(Stored entries)
==================================================
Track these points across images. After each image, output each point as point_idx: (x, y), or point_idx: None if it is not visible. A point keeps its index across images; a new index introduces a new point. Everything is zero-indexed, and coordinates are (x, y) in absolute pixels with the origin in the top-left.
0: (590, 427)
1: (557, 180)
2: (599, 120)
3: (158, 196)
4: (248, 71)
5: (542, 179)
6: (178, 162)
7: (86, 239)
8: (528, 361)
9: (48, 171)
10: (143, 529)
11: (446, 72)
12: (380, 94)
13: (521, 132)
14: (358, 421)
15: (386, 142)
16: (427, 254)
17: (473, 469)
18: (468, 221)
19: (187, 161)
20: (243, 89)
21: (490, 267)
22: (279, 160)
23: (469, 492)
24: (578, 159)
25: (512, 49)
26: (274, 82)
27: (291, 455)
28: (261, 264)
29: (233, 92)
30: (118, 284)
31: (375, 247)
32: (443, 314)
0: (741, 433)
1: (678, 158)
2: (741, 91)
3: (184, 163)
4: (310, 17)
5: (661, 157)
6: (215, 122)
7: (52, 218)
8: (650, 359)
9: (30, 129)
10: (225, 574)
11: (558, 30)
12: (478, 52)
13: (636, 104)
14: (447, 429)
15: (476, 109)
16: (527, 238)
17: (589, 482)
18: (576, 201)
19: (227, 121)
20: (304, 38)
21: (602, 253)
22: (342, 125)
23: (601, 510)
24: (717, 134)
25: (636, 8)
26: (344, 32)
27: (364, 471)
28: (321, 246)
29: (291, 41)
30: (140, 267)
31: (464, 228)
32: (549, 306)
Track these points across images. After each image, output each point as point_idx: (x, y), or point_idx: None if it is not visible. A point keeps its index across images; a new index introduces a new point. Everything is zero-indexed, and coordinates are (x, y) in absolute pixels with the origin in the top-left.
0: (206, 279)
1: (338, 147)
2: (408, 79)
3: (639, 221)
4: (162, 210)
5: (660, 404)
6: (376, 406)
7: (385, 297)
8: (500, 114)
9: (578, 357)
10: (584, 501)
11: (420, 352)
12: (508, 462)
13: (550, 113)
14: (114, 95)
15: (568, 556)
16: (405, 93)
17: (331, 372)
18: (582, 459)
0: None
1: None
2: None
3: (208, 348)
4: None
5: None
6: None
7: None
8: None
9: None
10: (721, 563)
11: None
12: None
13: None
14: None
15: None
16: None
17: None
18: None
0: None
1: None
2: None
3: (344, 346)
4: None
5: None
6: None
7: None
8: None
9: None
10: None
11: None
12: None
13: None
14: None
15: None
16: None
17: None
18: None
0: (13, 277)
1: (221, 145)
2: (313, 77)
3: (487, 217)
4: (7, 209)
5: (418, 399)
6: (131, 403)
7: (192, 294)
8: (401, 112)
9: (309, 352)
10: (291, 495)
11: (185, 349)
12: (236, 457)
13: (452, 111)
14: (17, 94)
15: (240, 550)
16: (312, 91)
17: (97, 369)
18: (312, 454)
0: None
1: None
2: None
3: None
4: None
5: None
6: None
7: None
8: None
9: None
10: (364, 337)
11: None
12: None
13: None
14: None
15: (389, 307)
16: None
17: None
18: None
==================================================
_WORK TO BE COMPLETED:_
Repeat every item above verbatim, line for line, without any alteration.

_OUTPUT FOR THIS TASK:_
Track these points across images. After each image, output each point as point_idx: (x, y), or point_idx: None if it is not visible. A point keeps its index across images; a new index introduces a new point. Everything is zero-indexed, and coordinates are (x, y) in absolute pixels with the origin in the top-left.
0: (590, 427)
1: (557, 180)
2: (599, 120)
3: (158, 196)
4: (248, 71)
5: (542, 179)
6: (178, 162)
7: (86, 239)
8: (528, 361)
9: (48, 171)
10: (143, 529)
11: (446, 72)
12: (380, 94)
13: (521, 132)
14: (358, 421)
15: (386, 142)
16: (427, 254)
17: (473, 469)
18: (468, 221)
19: (187, 161)
20: (243, 89)
21: (490, 267)
22: (279, 160)
23: (469, 492)
24: (578, 159)
25: (512, 49)
26: (274, 82)
27: (291, 455)
28: (261, 264)
29: (233, 92)
30: (118, 284)
31: (375, 247)
32: (443, 314)
0: (741, 433)
1: (678, 158)
2: (741, 91)
3: (184, 163)
4: (310, 17)
5: (661, 157)
6: (215, 122)
7: (52, 218)
8: (650, 359)
9: (30, 129)
10: (225, 574)
11: (558, 30)
12: (478, 52)
13: (636, 104)
14: (447, 429)
15: (476, 109)
16: (527, 238)
17: (589, 482)
18: (576, 201)
19: (227, 121)
20: (304, 38)
21: (602, 253)
22: (342, 125)
23: (601, 510)
24: (717, 134)
25: (636, 8)
26: (344, 32)
27: (364, 471)
28: (321, 246)
29: (291, 41)
30: (140, 267)
31: (464, 228)
32: (549, 306)
Track these points across images. After each image, output each point as point_idx: (x, y), or point_idx: None if it is not visible. A point keeps its index across images; a new index introduces a new point. Everything is zero-indexed, and coordinates are (x, y) in absolute pixels with the origin in the top-left.
0: (206, 279)
1: (338, 147)
2: (408, 79)
3: (639, 221)
4: (162, 210)
5: (660, 404)
6: (376, 406)
7: (385, 297)
8: (500, 114)
9: (578, 357)
10: (584, 501)
11: (420, 352)
12: (508, 462)
13: (550, 113)
14: (114, 95)
15: (568, 556)
16: (405, 93)
17: (331, 372)
18: (582, 459)
0: None
1: None
2: None
3: (208, 348)
4: None
5: None
6: None
7: None
8: None
9: None
10: (721, 563)
11: None
12: None
13: None
14: None
15: None
16: None
17: None
18: None
0: None
1: None
2: None
3: (344, 346)
4: None
5: None
6: None
7: None
8: None
9: None
10: None
11: None
12: None
13: None
14: None
15: None
16: None
17: None
18: None
0: (13, 277)
1: (221, 145)
2: (313, 77)
3: (487, 217)
4: (7, 209)
5: (418, 399)
6: (131, 403)
7: (192, 294)
8: (401, 112)
9: (309, 352)
10: (291, 495)
11: (185, 349)
12: (236, 457)
13: (452, 111)
14: (17, 94)
15: (240, 550)
16: (312, 91)
17: (97, 369)
18: (312, 454)
0: None
1: None
2: None
3: None
4: None
5: None
6: None
7: None
8: None
9: None
10: (364, 337)
11: None
12: None
13: None
14: None
15: (389, 307)
16: None
17: None
18: None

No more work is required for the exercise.